[Stored entries]
┌────────
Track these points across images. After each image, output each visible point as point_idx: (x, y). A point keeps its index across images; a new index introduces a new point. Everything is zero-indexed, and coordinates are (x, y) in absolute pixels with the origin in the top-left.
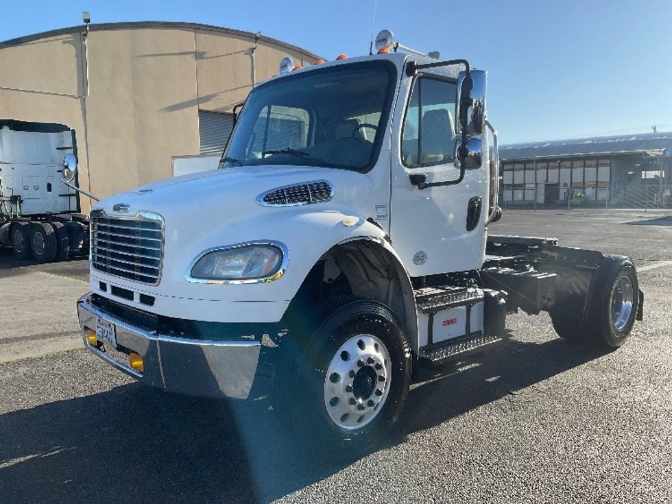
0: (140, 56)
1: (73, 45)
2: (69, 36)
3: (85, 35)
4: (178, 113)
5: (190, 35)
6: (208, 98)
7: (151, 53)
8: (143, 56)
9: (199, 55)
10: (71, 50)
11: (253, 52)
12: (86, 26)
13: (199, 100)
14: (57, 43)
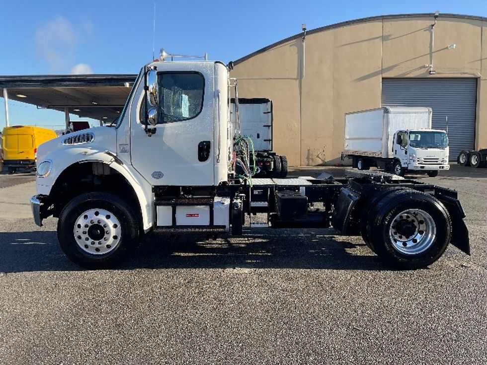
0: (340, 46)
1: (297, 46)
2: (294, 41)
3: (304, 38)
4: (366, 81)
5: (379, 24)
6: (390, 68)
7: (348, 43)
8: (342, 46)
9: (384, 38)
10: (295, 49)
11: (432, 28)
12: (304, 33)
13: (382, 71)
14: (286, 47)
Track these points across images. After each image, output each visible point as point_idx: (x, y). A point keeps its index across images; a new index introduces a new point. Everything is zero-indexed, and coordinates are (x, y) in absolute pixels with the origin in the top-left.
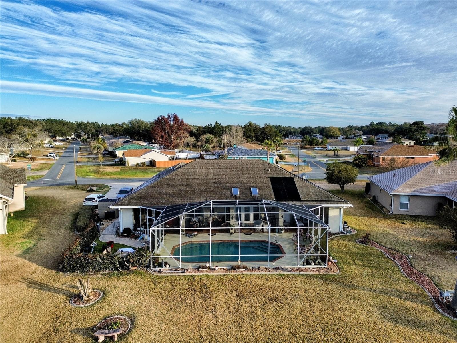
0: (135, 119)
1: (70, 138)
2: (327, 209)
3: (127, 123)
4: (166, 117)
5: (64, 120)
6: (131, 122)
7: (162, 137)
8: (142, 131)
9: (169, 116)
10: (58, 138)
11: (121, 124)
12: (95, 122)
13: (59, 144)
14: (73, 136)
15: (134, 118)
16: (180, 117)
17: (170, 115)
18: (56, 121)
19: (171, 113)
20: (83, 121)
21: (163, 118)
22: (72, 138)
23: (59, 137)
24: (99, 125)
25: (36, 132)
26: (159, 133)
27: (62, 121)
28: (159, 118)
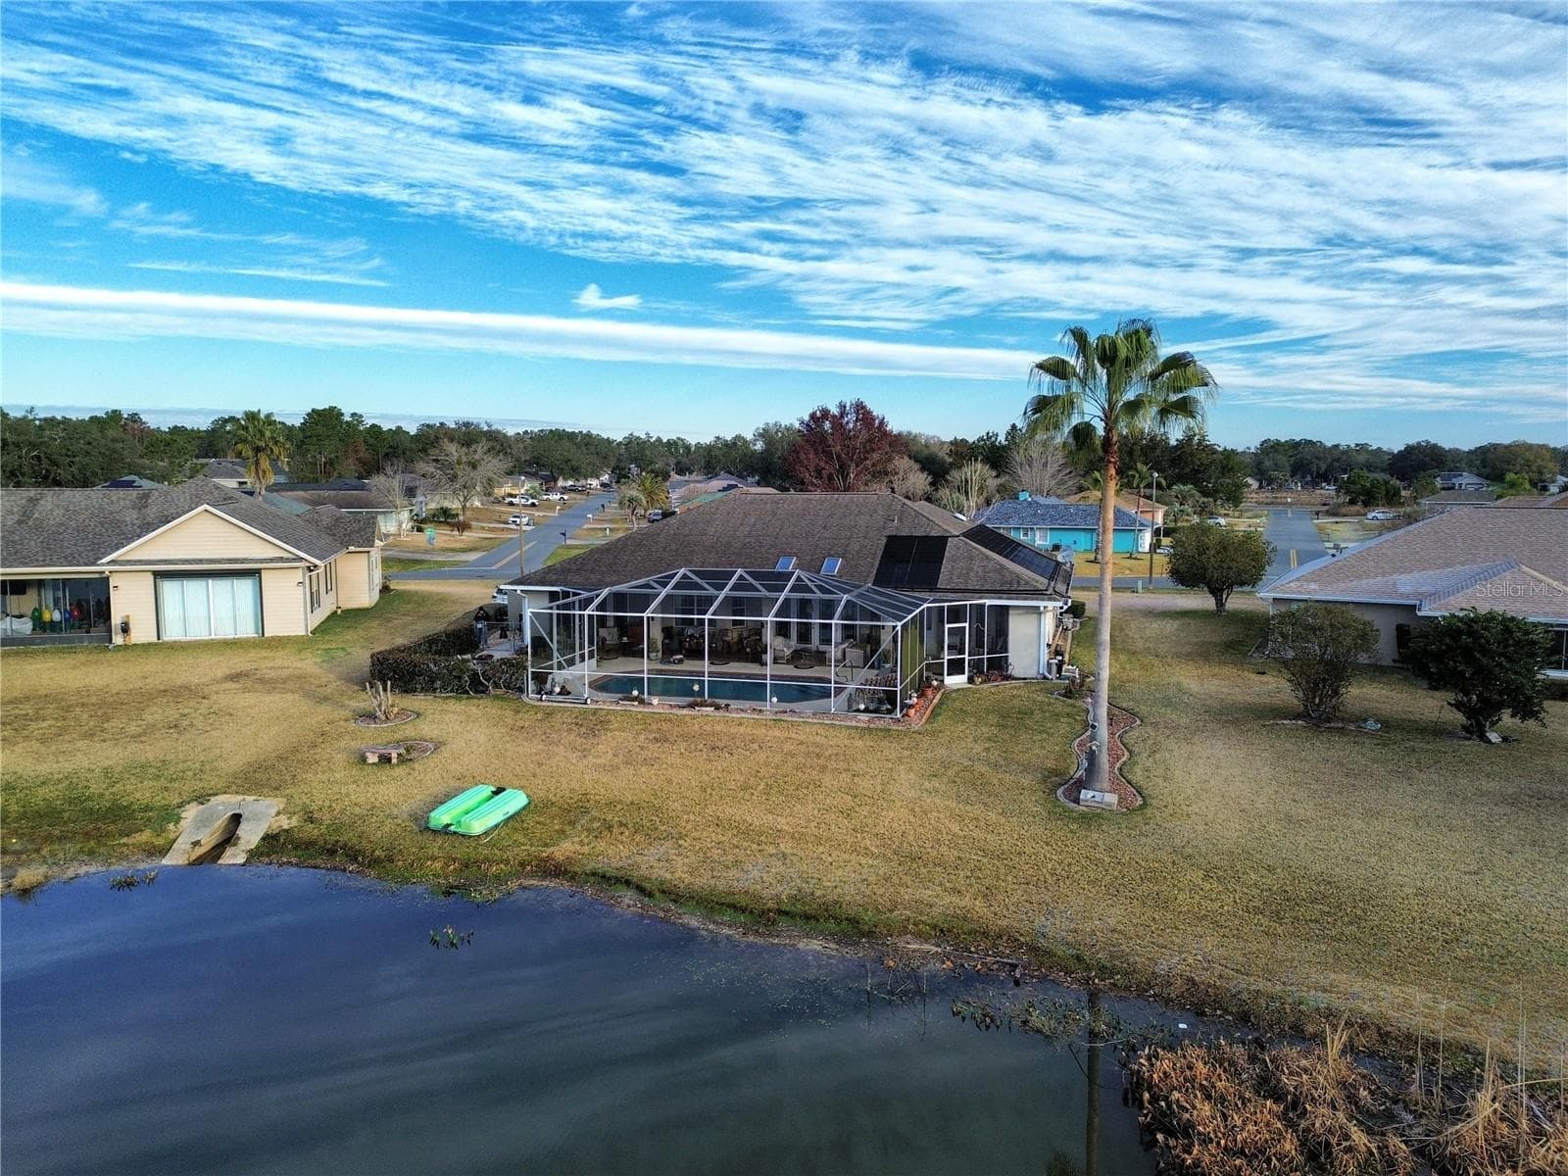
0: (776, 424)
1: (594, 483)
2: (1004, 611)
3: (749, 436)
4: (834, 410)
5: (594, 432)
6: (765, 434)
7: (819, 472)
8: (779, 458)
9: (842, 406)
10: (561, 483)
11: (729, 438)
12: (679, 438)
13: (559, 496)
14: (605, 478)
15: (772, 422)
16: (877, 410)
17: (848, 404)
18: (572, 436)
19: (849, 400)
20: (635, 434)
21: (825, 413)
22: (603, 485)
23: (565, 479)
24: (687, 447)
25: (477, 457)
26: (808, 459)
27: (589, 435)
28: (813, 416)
└────────
EXERCISE BRIEF:
Rewrite all of the data above with "absolute pixels" swapped for "pixel units" and everything else unchanged, leaving out the pictures.

ANSWER TO THIS EXERCISE:
Track these points across images. After each image, output each visible point as point_idx: (x, y). A point keeps its index across images; a new index introduces a new point. Everything is zero-indexed, and coordinates are (x, y) in pixel units with the origin in the top-left.
0: (140, 56)
1: (73, 45)
2: (69, 36)
3: (85, 35)
4: (178, 113)
5: (190, 35)
6: (208, 98)
7: (151, 53)
8: (143, 56)
9: (199, 55)
10: (71, 50)
11: (253, 52)
12: (86, 26)
13: (199, 100)
14: (57, 43)
0: (340, 46)
1: (297, 46)
2: (294, 41)
3: (304, 38)
4: (366, 81)
5: (379, 24)
6: (390, 68)
7: (348, 43)
8: (342, 46)
9: (384, 38)
10: (295, 49)
11: (432, 28)
12: (304, 33)
13: (382, 71)
14: (286, 47)
Track these points across images. After each image, output each visible point as point_idx: (x, y). A point keeps its index across images; a new index introduces a new point. Everything is zero-indexed, and coordinates are (x, y) in pixel units with the origin in the top-left.
0: (135, 119)
1: (70, 138)
2: (327, 209)
3: (127, 123)
4: (166, 117)
5: (64, 120)
6: (131, 122)
7: (162, 137)
8: (142, 131)
9: (169, 116)
10: (58, 138)
11: (121, 124)
12: (95, 122)
13: (59, 144)
14: (73, 136)
15: (134, 118)
16: (180, 117)
17: (170, 115)
18: (56, 121)
19: (171, 113)
20: (83, 121)
21: (163, 118)
22: (72, 138)
23: (59, 137)
24: (99, 125)
25: (36, 132)
26: (159, 133)
27: (62, 121)
28: (159, 118)
0: (776, 424)
1: (594, 483)
2: (1004, 611)
3: (749, 436)
4: (834, 410)
5: (594, 432)
6: (765, 434)
7: (819, 472)
8: (779, 458)
9: (842, 406)
10: (561, 483)
11: (729, 438)
12: (679, 438)
13: (559, 496)
14: (605, 478)
15: (772, 422)
16: (877, 410)
17: (848, 404)
18: (572, 436)
19: (849, 400)
20: (635, 434)
21: (825, 413)
22: (603, 485)
23: (565, 479)
24: (687, 447)
25: (477, 457)
26: (808, 459)
27: (589, 435)
28: (813, 416)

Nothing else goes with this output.